# Science:Math Exam Resources/Courses/MATH152/April 2017/Question A 16/Solution 1

First we will find the eigenvector corresponding to the eigenvalue 1. Remember that the only fixed points (i.e. eigenvectors corresponding to the eigenvalue 1) of a reflection are those which are on the line used for the reflection. Therefore ${\begin{pmatrix}{\sqrt {3}}\\3\end{pmatrix}}$ is on the line whose angle we are looking for. Let us denote our line in the generic form $y=Ax+b$ . Since the line must pass through the origin, thus $b=0$ and since ${\begin{pmatrix}{\sqrt {3}}\\3\end{pmatrix}}$ is on the line, $A$ satisfies $A{\sqrt {3}}=3$ . Therefore, the line we are looking for is given by the equation $y={\sqrt {3}}x$ .
We know that the slope of the line is the same as the tangent of the angle: $\tan \theta ={\sqrt {3\,}}$ therefore $\theta =\arctan({\sqrt {3}})=\pi /3$ .

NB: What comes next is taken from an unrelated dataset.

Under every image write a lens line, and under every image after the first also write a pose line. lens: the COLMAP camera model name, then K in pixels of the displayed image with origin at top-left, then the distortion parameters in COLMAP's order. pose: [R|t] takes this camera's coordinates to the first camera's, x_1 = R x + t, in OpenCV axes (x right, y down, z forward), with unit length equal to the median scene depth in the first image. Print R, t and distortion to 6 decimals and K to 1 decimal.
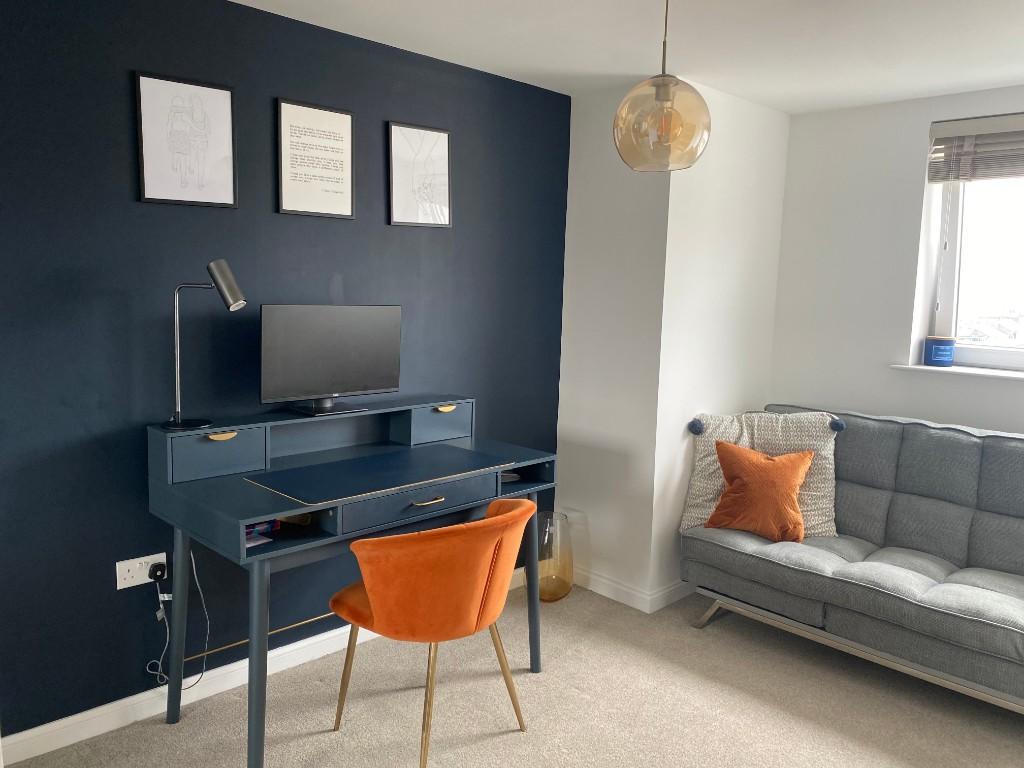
lens RADIAL K [[786.1, 0, 515.8], [0, 786.1, 385.6], [0, 0, 1]] dist [0.064416, -0.105536]
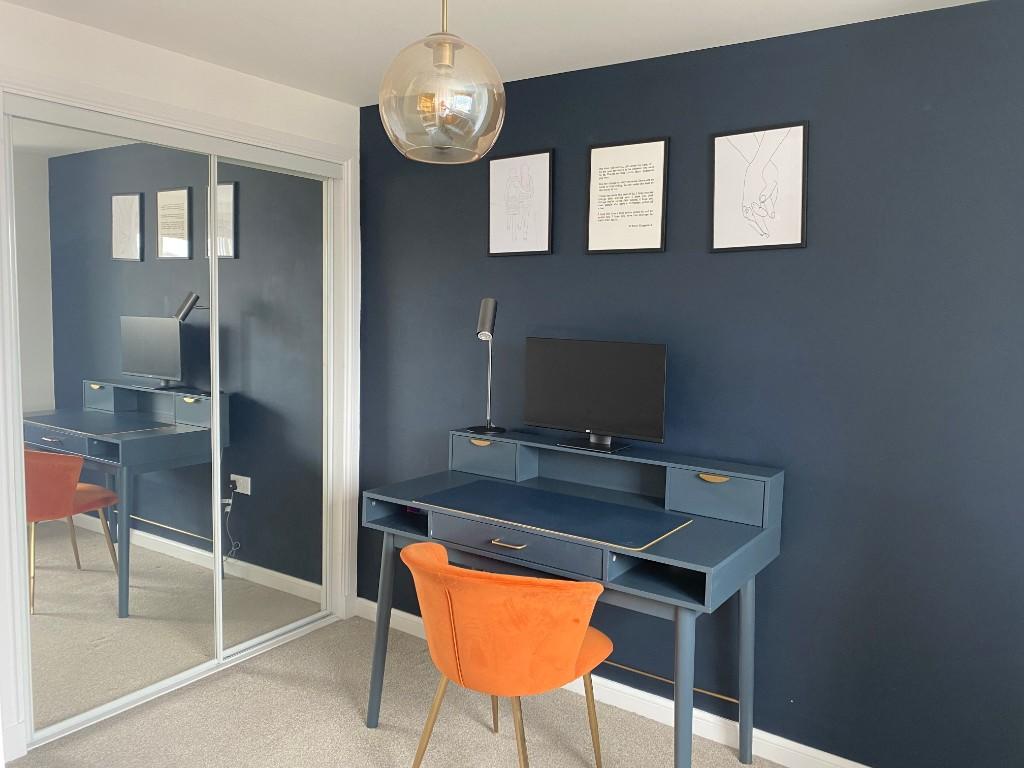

The other eigenvector will be orthogonal to the previous one: this vectors on this line will be inverted under the reflection and thus will correspond to the eigenvalue $-1$ . The angle orthogonal to $\pi /3$ which lies in the given interval is $-\pi /6$ .
Answer: $\color {blue}\theta ={\frac {\pi }{3}},-{\frac {\pi }{6}}$ .